The common issues in the financial services industry include legacy systems that are difficult to maintain, stringent laws, increased security risks, and the inability to transfer, share and scale data to promote data-centricity and innovation.
Using synthetic data is the only available option to tackle all these issues. In this article, we will discuss how financial organizations benefit from using synthetic data.
The accuracy of deep machine learning models is heavily influenced by data size. To increase data size, synthetic data can be utilized. Labeled data, in addition to larger data size, is another perk of synthetic data for model accuracy.
Data labeling is a time-consuming procedure, and manual labeling is vulnerable to mistakes that might result in model inaccuracies. Synthetic data have proper labels for observations, removing the need for data labeling efforts and paving the way for extremely accurate ML models.
Financial organizations might wish to test methods under severe situations, such as market collapses or app outages, from time to time.
Instead of having an unbalanced dataset of such occurrences, they may lack the data resulting from these scenarios. They can use synthetic data to fill these gaps and assist them in developing measures to counteract these types of disasters.
Regulations such as GDPR and CCPA restrict financial data from being shared with third-party fintech corporations. As a result, it is difficult for a financial institution to analyze possible partners prior to launching new products.
The synthetic dataset comprises statistical information and correlations from bank transaction data but no data about the real customers. Instead of the real dataset, financial institutions can provide synthetic data that retains the key elements of the original dataset. Therefore, synthetic data has the potential to reduce the dangers associated with sharing.

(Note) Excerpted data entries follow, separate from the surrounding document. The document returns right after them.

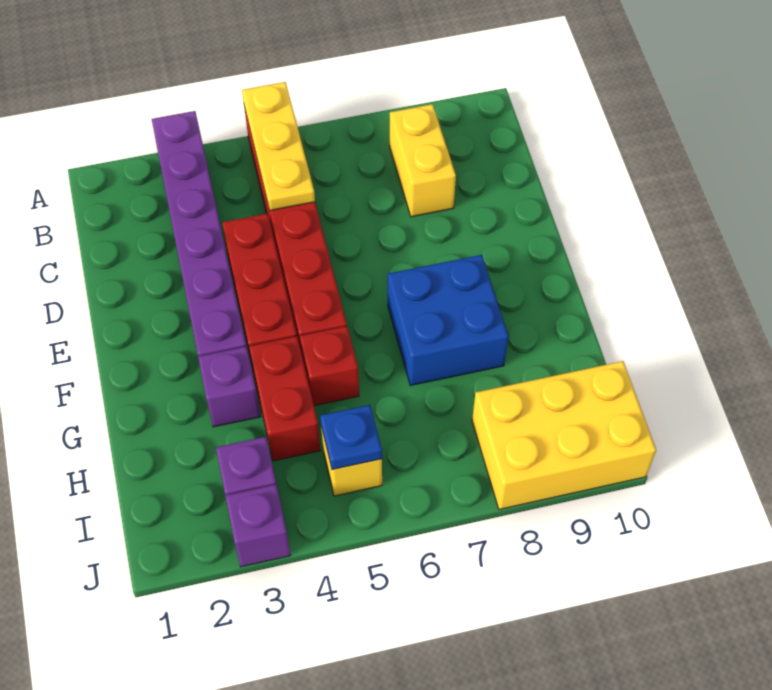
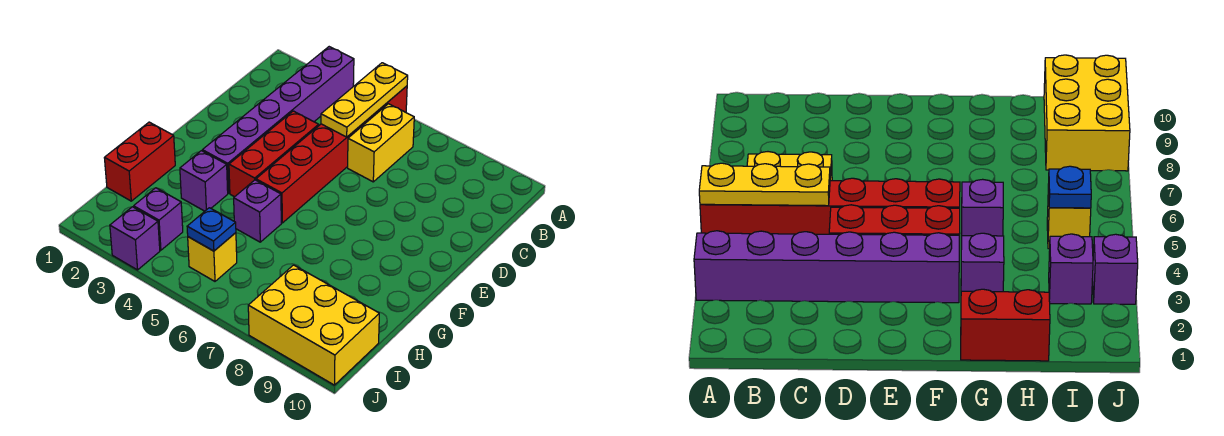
yellow 1x2 brick [390,104,456,217] -> yellow 1x2 brick moved to [348,104,414,182]
blue 2x2 brick [388,255,508,385] -> none
red 1x2 brick [249,336,321,461] -> red 1x2 brick moved to [105,122,175,201]
red 1x1 brick [300,326,359,406] -> purple 1x1 brick [234,180,281,242]

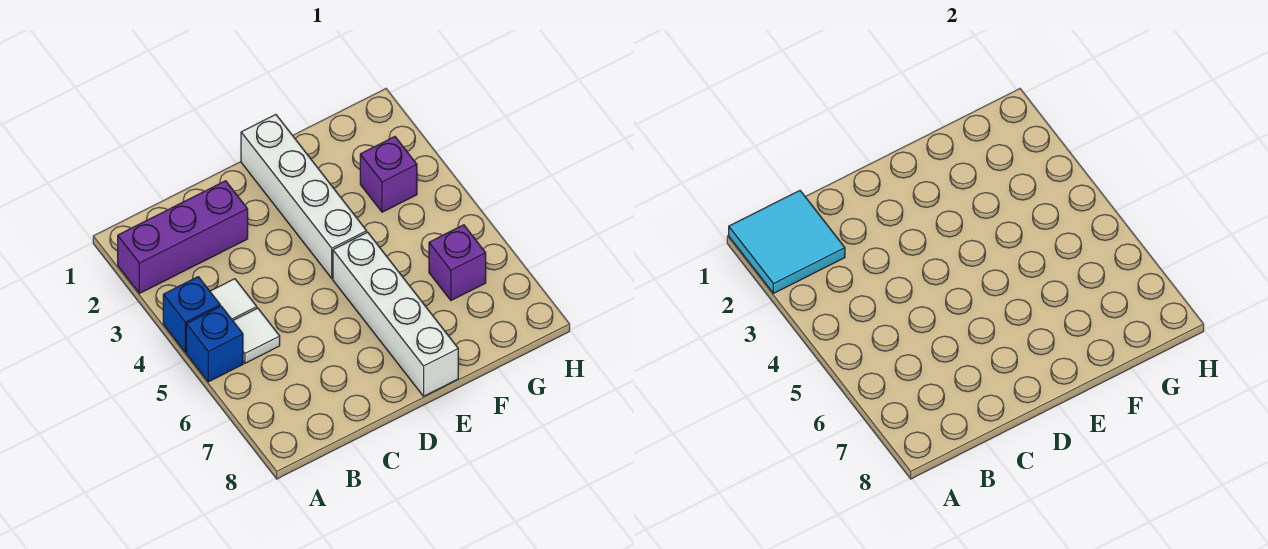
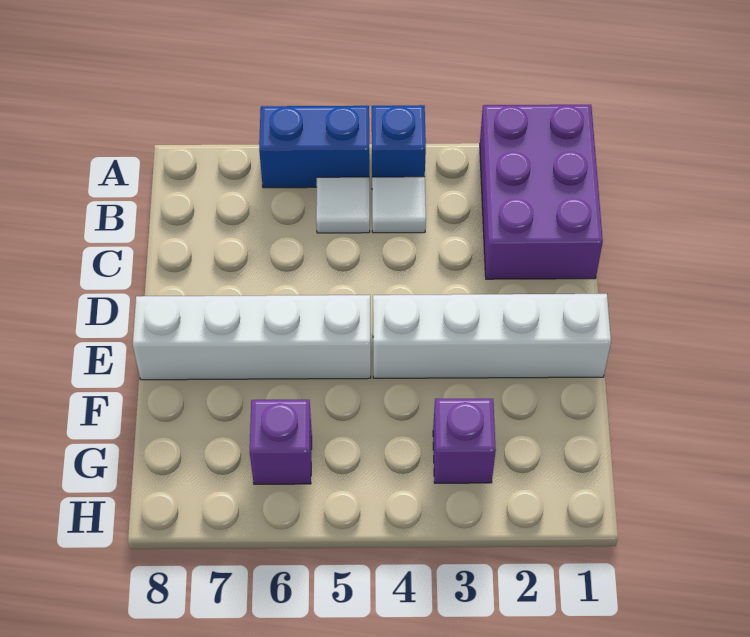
cyan 2x2 tile [729,191,845,293] -> none
purple 1x3 brick [118,181,248,293] -> purple 2x3 brick [480,105,603,279]
blue 1x1 brick [186,306,243,382] -> blue 1x2 brick [259,106,369,188]

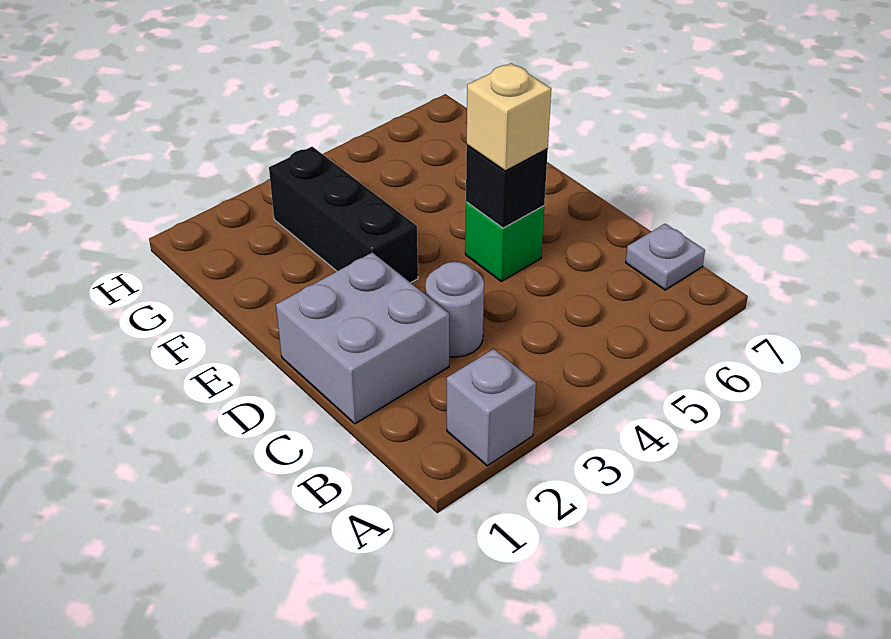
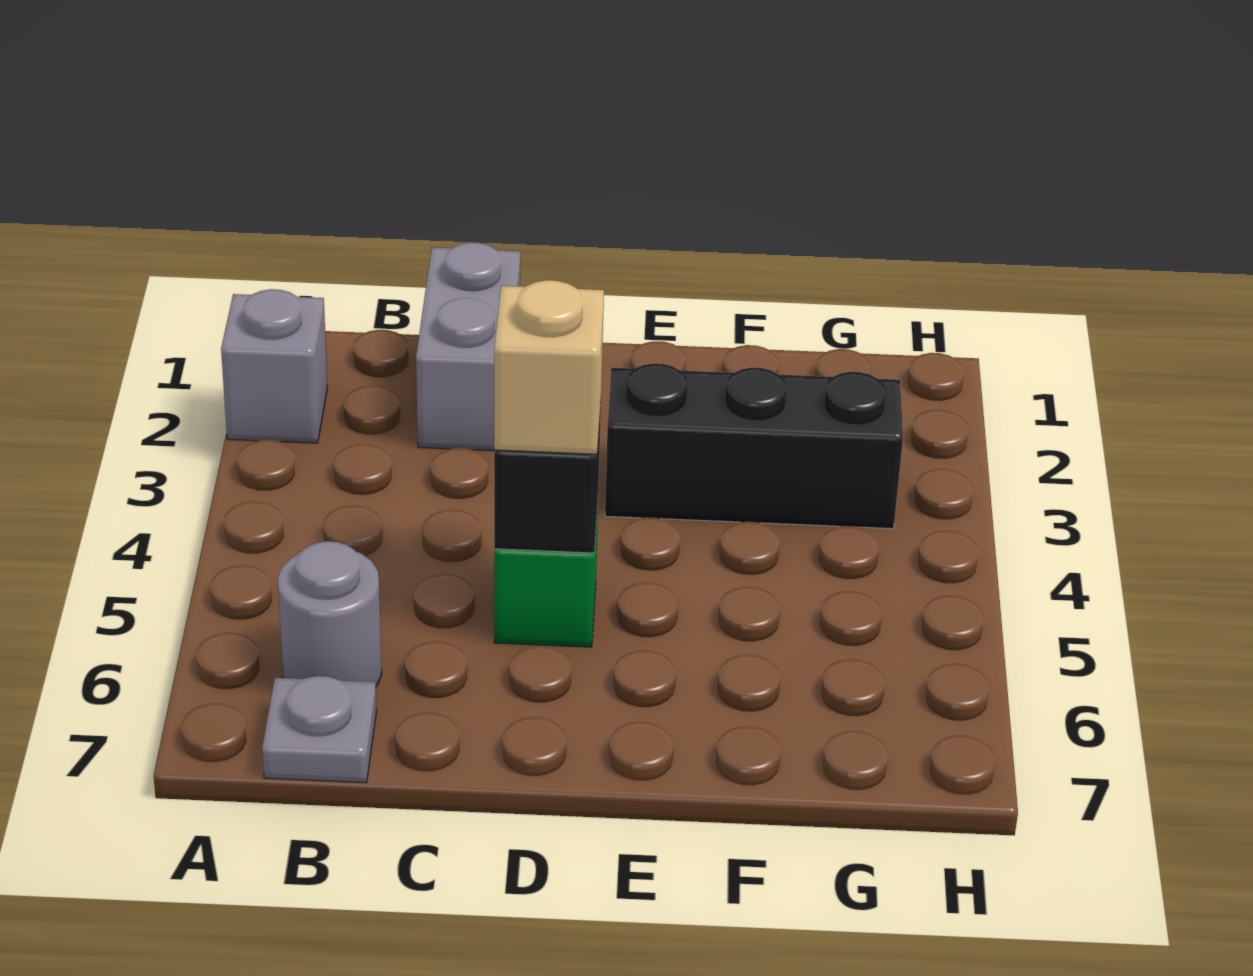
grey 2x2 brick [276,252,449,424] -> grey 1x2 brick [416,242,520,451]
grey 1x1 round brick [425,262,484,357] -> grey 1x1 round brick moved to [278,541,382,686]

The synthetic data platform enables banks to create a realistic test data environment by using synthetic replicas of their customer data. It matches the appearance, size, and shape of the production environment.
The realistic data also aids in the delivery of new data-driven product features, accelerates UX design decisions, increases development efficiency, and results in a more user-friendly and robust product/app.
A large library of credit card data, including transaction amounts, timings, and locations, would be highly helpful to the retail industry. Banks cannot sell the raw data for a plethora of reasons, including the violation of the privacy of their customers.
The collection and sale of customer data to other parties are strictly monitored. Therefore, banks can sell a synthetic dataset of accumulated values that is statistically identical to the original one. Potential purchasers would be willing to pay a high price for it.
The benefits that the financial sector derives from synthetic data will only increase in the coming years. It will benefit model maturity across the financial services sector by enhancing data-driven decision-making and encouraging innovation.